Micronutrient deficiencies are a significant healthcare concern across the globe. Significant even in some developed nations, micronutrient deficiencies are more severe in the developing world and locally in the wake of major disasters. These conditions, though easily treated, remain a problem because they are often difficult to recognize and diagnose, requiring lab tests that are prohibitively expensive in both material and human resources for those in developing or remote areas.

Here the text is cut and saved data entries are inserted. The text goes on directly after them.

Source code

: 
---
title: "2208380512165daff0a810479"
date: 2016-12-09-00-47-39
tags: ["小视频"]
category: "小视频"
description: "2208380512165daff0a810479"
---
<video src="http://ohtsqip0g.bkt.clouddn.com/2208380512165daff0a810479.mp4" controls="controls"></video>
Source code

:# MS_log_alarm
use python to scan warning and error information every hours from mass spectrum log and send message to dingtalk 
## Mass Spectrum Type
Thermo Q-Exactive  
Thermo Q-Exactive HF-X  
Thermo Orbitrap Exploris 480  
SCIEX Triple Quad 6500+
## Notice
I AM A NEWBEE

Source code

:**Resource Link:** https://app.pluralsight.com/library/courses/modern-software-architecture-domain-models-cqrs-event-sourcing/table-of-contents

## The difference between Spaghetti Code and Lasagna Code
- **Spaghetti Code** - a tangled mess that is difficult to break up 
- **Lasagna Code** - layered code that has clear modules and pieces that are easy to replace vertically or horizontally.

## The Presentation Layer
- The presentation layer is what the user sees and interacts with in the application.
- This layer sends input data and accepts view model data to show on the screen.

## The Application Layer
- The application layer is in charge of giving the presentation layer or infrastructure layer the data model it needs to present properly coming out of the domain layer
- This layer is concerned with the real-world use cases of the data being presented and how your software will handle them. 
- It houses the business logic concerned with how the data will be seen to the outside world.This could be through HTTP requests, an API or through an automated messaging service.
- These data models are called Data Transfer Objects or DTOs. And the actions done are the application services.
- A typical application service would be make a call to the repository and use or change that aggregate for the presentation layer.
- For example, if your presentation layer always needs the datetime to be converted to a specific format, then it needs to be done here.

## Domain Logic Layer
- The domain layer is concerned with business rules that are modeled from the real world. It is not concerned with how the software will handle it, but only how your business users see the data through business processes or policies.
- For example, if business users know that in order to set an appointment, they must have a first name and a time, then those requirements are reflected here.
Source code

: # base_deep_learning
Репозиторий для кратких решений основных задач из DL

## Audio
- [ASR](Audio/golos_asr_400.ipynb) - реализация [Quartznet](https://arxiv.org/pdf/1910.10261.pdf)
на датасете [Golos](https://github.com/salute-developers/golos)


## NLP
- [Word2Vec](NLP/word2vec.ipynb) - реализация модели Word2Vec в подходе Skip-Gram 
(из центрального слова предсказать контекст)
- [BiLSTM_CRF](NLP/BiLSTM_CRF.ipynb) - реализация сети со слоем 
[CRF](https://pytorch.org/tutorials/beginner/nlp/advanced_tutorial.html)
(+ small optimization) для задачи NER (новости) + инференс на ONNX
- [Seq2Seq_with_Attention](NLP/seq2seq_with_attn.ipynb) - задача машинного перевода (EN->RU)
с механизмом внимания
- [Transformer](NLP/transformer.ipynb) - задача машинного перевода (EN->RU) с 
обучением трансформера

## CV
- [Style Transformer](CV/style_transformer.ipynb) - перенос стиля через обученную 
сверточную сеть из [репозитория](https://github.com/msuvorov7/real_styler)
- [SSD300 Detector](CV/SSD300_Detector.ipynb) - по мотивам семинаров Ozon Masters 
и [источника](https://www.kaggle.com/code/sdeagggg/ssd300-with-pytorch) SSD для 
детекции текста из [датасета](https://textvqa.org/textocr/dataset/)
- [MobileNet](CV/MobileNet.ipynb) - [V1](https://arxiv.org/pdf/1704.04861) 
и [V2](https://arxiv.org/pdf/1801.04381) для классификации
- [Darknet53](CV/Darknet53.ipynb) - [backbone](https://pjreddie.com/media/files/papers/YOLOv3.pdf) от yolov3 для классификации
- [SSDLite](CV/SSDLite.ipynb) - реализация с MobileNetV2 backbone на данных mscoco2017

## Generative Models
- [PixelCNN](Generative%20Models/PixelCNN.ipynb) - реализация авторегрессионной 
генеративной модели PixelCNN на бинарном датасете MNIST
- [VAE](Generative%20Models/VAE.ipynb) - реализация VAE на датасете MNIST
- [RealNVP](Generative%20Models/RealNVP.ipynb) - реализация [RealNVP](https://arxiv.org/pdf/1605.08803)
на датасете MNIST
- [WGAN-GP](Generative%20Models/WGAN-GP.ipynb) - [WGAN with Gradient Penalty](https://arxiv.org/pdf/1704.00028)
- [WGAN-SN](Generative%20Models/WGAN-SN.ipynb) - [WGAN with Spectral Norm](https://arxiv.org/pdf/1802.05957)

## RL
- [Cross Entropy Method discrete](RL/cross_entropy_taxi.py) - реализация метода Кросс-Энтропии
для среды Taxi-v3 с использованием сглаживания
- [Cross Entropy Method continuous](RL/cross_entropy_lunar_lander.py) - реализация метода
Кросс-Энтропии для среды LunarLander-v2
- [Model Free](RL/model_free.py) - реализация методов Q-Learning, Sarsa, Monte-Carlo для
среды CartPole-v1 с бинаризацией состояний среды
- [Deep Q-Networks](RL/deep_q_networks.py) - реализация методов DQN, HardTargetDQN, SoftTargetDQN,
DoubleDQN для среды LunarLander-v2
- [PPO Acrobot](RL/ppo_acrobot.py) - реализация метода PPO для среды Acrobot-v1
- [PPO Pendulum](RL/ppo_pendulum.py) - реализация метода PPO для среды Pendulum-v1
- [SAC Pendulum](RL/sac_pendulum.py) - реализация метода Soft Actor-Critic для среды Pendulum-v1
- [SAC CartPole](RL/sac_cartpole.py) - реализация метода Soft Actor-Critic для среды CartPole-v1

As obligate consumers of the same micronutrients, bacteria possess cellular machinery to control intracellular micronutrient levels and have corresponding regulatory mechanisms to respond to varying concentrations in their environment. We have developed whole-cell bacterial biosensors harnessing these properties of bacteria for use in a diagnostic test for blood micronutrient status.  The tests are designed to be inexpensive in total cost of operation, requiring no complex equipment and minimal medical training to administer and interpret. This would obviate the logistical problem of laboratory access and sample transport in remote and low-resource environments, allowing on-site diagnosis of micronutrient deficiencies in the populations most at risk.

To create this biosensor, we designed and implemented genetic circuitry to trigger specific changes in color in response to defined micronutrient levels. In particular, we use pigments as readouts for the biosensor, not only for their naked eye visibility but because with appropriate metabolic engineering, color changes could be essentially switch-like, reducing ambiguity in the interpretation of test results.  Moreover, production of even a small amount of protein could enable synthesis of sufficient pigment to be visible to the naked eye, potentially decreasing deleterious effects on the cell.  Here we present the results of our efforts to create and tune this sensor using a variety of metabolic engineering strategies, including changes in promoters, ribosomal binding sites, and transporters.